Viva Last Showgirl
By Lauren McCune
28 February 2025
Los Angeles is the city of angels. New York is the city that never sleeps. But Las Vegas is The City of Second Chances. And that is exactly what The Last Showgirl celebrates.

A renowned playground for adults, Las Vegas has played the background character in many of our favourite films. Home to casinos, gangsters, grand hotels, neon nightlife and the Las Vegas showgirl. And the ingredient that binds them - luck. Or at least the hope that it finds you there.
Donn Arden's Jubilee was the longest running Las Vegas strip revue, with curtains opening in 1981. He was the king of the spectacular, hiring the most beautiful women, dressing them in Bob Mackie and Pete Menefee's finest and wrapping it all up with the grandest set designs seen at the time. Not without its challenges, Jubilee faced venue fires before it even began and a flawed opening night. Arden said "I’m famous for beautiful girls and major disasters."
When the Jubilee curtains closed in 2016, it was the last traditional showgirl revue on the strip. Screenwriter Kate Gersten had attended a performance around this time and was inspired. Lights dimming, glitter fading, The Last Showgirl script rose from the sequins of a closing spectacular.
In a role that feels like destiny, Pamela Anderson plays Shelly. A Las Vegas showgirl with decades of experience under her feathers. When she hears her show is closing, her world unravels as fast as her aging costumes, no matter how many times she mends them. Reality can no longer be sewn into the seams or reflected away in the sparkle. This 57 year old showgirl has decisions to make and choices to rethink, starting with her estranged daughter Hannah, played by Billie Lourd. A relationship that is fractured from the sacrifices Shelly made to live her dream in the adoring spotlight.
The ensemble cast includes Dave Bautista, Brenda Song and Kiernan Shipka. But the most astonishing of the supporting cast is Jamie Lee Curtis. She plays former showgirl Annette, discarded to the dimly lit casinos as a cocktail waitress, all the while wrestling her own drinking and gambling demons. No longer favoured by the blue spotlights of the revue stage, Annette embodies the hard life these women lead when time is no longer on your side. Defiant, glorious and with no feathers to hide behind, Annette still takes to the stage in her own way, atop a table in a half empty casino, moving not for the ignoring passersby, but for herself and every Shelly and Annette that came before her.
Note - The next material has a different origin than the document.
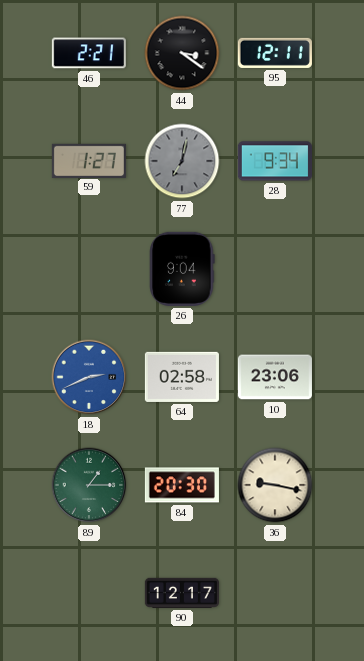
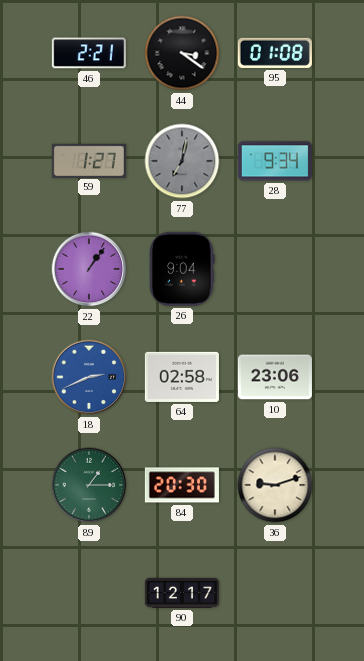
95: 12:11 -> 01:08
22: none -> 1:06
36: 9:17 -> 9:12
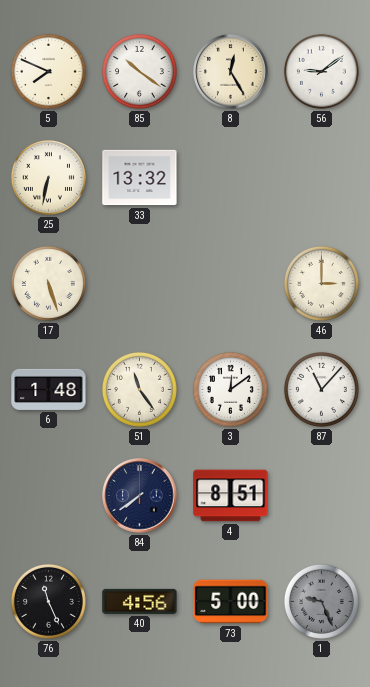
The Last Showgirl champions women who are messy, who make mistakes, who dare to dream and dare to age. It is a tale of reinvention and how there is no expiry date or limit to the power it gives. For me, Pamela Anderson has been a cultural touchstone since the 90s. A character, a sex symbol, an icon, but never really seen as human. This film, like a weird anti aging cream, has the power to reverse icons into humans. It happens on screen, before your eyes, like magic. This film is beautiful that way.